Probity in 2026: What We’re Seeing and What It Means
Over the past few years, there has been a noticeable shift in how probity issues arise and how they are examined across government. As agencies move into 2026, that shift is becoming more pronounced.
In our probity advisory and review work, we are seeing fewer issues framed purely as technical non-compliance. Instead, probity concerns are more often emerging from questions about judgement, transparency and the defensibility of decisions, particularly where discretion has been exercised.
This is not a theoretical trend. It is evident in audits, integrity reviews and, increasingly, in internal agency examinations of past decisions.
Key Probity Trends
Decision-making is being examined more closely than process. Historically, probity assessments tended to focus on whether prescribed steps were followed. While process compliance remains important, it is no longer the sole lens through which decisions are assessed.
Increasingly, agencies are being asked to demonstrate why particular options were preferred, how competing considerations were balanced, whether discretion was exercised consistently, and whether the reasoning would withstand later scrutiny.
Conflicts of interest remain one of the most common probity risks encountered in government work, particularly in procurement, grants administration and panel-based assessments. What we are seeing more frequently is concern not about whether conflicts were declared, but whether they were actively and appropriately managed.

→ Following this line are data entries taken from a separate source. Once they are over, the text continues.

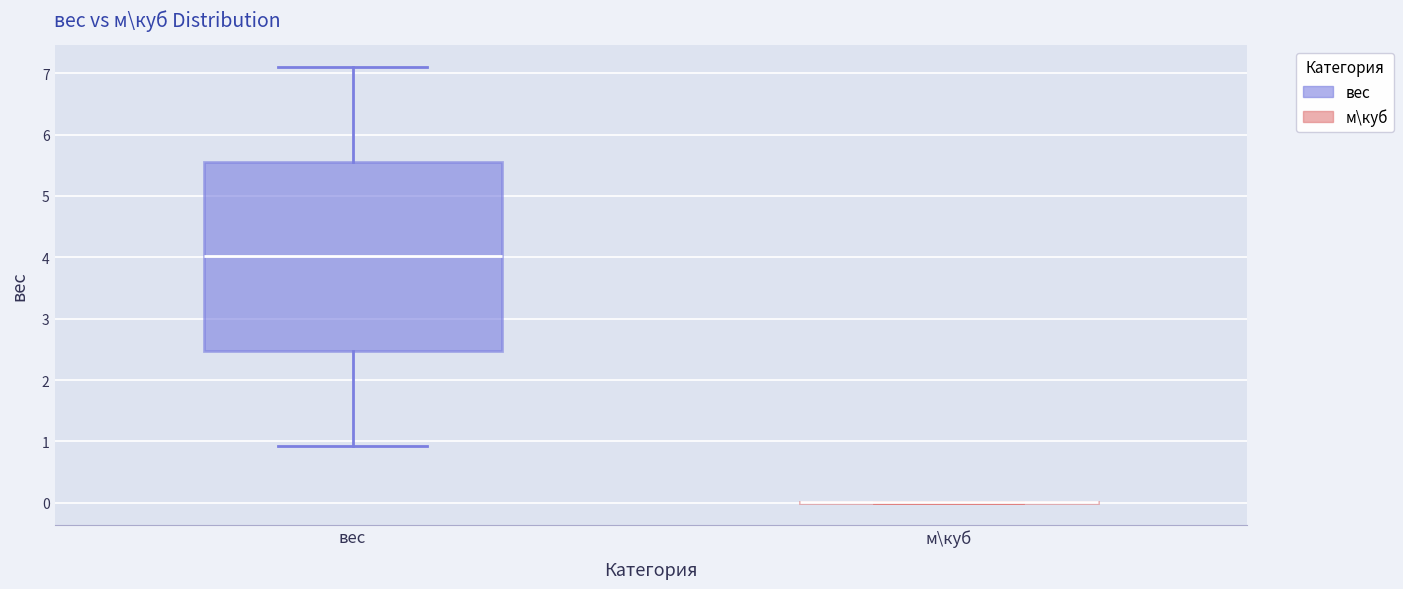

Comparing the boxes themselves (not the whiskers), which one is the tallest?

вес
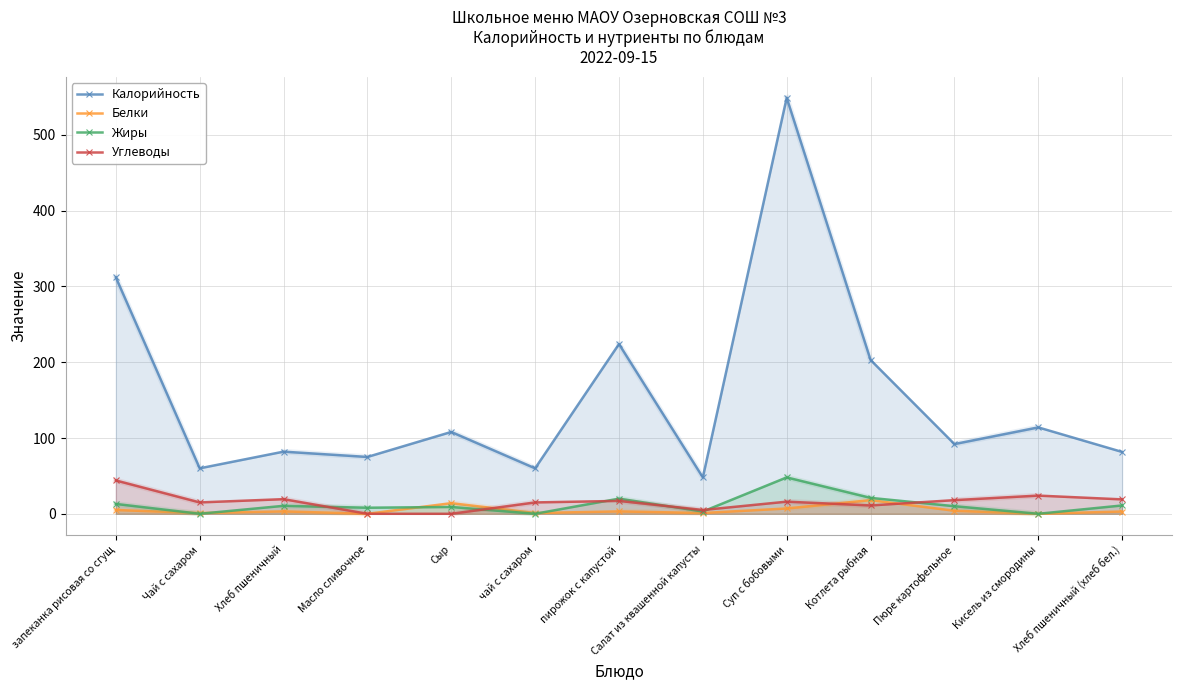

What is the sum of all Белки values?

60.3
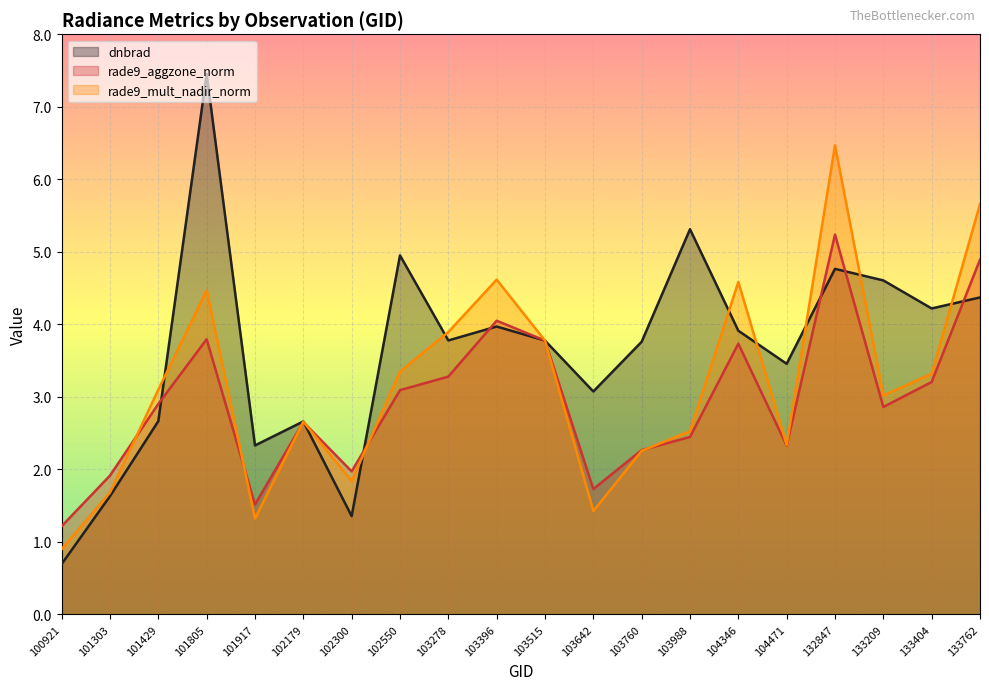

What is the value of the rade9_mult_nadir_norm point at the 20th from the left?

5.7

Procurement and grants administration continue to attract a disproportionate level of probity scrutiny. In reviews and audits, recurring issues include unclear assessment criteria, inconsistent application of scoring, limited separation between assessment and approval functions, and inadequate documentation explaining final recommendations.

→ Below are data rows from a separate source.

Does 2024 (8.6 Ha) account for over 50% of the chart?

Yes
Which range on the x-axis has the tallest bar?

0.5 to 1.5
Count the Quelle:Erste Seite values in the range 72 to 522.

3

The integrity oversight environment in Australia has shifted in both scope and intensity. Agencies are now operating with a clear understanding that decisions may be reviewed long after they are made, often through multiple lenses. Reviews by bodies such as the NSW Independent Commission Against Corruption (ICAC), the Australian National Audit Office (ANAO) and state Auditors-General increasingly focus not only on whether policies were followed, but whether decisions were made fairly, impartially and on a defensible basis. Informal practices, discretionary judgements and undocumented assumptions that may once have attracted limited attention are now more likely to be examined if concerns are raised.

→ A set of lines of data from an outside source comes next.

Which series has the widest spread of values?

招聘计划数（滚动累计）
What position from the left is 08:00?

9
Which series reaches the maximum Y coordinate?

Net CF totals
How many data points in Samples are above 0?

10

From a probity advisor’s perspective, this has materially changed the risk environment for decision-makers. Integrity bodies have consistently emphasised the importance of contemporaneous records, transparent reasoning and consistency between policy and practice. Where there is a gap between what an agency’s frameworks say and how decisions are actually made, that gap is increasingly characterised as a probity or governance issue rather than a benign administrative variation. In this environment, probity is less about anticipating a particular investigation and more about ensuring decisions are capable of withstanding unknown future scrutiny, whether by an auditor, an integrity body or a parliamentary committee.
Finally, agencies are engaging probity advisors earlier. Rather than limiting probity involvement to major projects, agencies are increasingly seeking early advice on process design and independent views where discretion or sensitivity is involved.
From a probity advisor’s perspective, probity in 2026 is less about rigid compliance and more about defensibility, transparency and trust.